Effect of verteporfin photodynamic therapy on endostatin and angiogenesis in human choroidal neovascular membranes

Aim: To evaluate the effect of verteporfin photodynamic therapy (PDT) on endostatin with regard to expression of vascular endothelial growth factor (VEGF) in human choroidal neovascular membranes (CNVs) secondary to age-related macular degeneration. Methods: A retrospective review of an interventional case series of 68 patients who underwent removal of CNV. 29 patients were treated with PDT 3-655 days before surgery. 39 CNVs without previous treatment were used as controls. CNVs were stained for CD34, CD105, Ki-67, cytokeratin 18, endostatin, E-selectin and VEGF. "Predominance score of VEGF over endostatin" (mean) was defined as the difference between VEGF and endostatin staining scores. Results: In four CNVs treated by PDT 3 days previously, PS was significantly higher in the retinal pigment epithelium (mean = 2.5, p = 0.006) and stroma (mean = 2, p = 0.015) than in the control group (mean = 0).
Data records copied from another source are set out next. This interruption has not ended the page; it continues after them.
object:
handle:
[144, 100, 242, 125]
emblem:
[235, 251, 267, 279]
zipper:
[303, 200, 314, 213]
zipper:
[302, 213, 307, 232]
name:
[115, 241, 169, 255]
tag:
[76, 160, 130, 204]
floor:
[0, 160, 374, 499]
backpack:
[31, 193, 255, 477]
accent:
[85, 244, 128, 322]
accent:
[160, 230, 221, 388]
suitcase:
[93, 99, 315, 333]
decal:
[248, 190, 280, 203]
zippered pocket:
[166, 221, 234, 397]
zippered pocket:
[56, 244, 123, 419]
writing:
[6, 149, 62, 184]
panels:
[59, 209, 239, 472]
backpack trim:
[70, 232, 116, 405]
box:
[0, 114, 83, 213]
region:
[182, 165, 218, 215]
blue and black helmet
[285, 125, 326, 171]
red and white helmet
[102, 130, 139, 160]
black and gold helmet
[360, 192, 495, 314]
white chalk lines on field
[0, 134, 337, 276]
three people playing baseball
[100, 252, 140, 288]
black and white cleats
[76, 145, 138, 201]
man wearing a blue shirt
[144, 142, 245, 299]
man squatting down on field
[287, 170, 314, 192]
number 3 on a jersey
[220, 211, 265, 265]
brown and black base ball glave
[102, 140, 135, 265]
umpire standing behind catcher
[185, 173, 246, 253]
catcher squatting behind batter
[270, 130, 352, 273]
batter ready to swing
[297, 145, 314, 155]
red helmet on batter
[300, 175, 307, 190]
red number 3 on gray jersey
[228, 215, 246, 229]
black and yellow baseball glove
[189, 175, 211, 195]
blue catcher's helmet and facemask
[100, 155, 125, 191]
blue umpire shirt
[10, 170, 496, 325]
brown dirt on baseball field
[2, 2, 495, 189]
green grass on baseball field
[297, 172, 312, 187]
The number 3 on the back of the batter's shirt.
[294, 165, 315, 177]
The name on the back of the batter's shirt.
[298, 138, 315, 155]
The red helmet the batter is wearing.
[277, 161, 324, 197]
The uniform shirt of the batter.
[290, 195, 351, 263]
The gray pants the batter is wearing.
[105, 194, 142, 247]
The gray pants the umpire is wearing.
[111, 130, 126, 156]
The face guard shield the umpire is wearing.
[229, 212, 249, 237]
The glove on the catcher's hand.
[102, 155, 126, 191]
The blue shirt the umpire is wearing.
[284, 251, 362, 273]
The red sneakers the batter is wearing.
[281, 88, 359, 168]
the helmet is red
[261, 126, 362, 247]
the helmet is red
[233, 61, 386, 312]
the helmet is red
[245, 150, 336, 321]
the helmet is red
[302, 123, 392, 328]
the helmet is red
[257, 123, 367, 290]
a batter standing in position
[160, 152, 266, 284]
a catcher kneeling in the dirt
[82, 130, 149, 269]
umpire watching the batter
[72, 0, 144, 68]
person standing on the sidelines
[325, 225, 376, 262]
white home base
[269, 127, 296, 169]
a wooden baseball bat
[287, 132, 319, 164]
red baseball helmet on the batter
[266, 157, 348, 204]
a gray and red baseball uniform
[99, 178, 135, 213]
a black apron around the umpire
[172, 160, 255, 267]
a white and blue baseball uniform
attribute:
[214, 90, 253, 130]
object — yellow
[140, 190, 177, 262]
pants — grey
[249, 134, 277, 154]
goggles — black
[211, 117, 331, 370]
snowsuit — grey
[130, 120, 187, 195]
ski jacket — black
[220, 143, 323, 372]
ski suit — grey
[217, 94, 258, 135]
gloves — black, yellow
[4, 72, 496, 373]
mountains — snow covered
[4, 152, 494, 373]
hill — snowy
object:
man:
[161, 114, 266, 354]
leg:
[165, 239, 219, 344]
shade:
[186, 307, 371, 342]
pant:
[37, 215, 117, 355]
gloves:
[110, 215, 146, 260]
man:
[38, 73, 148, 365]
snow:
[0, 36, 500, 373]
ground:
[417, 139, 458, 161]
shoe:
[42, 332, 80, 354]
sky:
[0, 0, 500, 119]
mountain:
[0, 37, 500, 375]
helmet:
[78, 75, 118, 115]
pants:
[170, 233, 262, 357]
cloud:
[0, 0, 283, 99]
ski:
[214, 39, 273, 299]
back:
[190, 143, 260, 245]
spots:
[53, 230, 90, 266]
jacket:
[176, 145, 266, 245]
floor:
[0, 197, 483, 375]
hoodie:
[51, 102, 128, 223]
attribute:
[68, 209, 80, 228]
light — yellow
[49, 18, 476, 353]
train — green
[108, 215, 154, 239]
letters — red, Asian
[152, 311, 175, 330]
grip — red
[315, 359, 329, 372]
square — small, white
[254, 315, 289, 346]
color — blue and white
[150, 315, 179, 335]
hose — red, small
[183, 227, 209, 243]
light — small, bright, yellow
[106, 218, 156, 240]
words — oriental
At longer post-PDT intervals, PS was significantly decreased in the retinal pigment epithelium (mean = 0, p = 0.019) and stroma (mean = 0, p = 0.015). Proliferative activity was high (p = 0.023), but mostly related to inflammatory cells. PDT did not influence E-selectin expression significantly. Conclusions: VEGF predominance over endostatin early after PDT might contribute to enhanced angiogenic activity associated with recurrences. Strategies upregulating or replacing endostatin early after PDT might increase the effectiveness of PDT.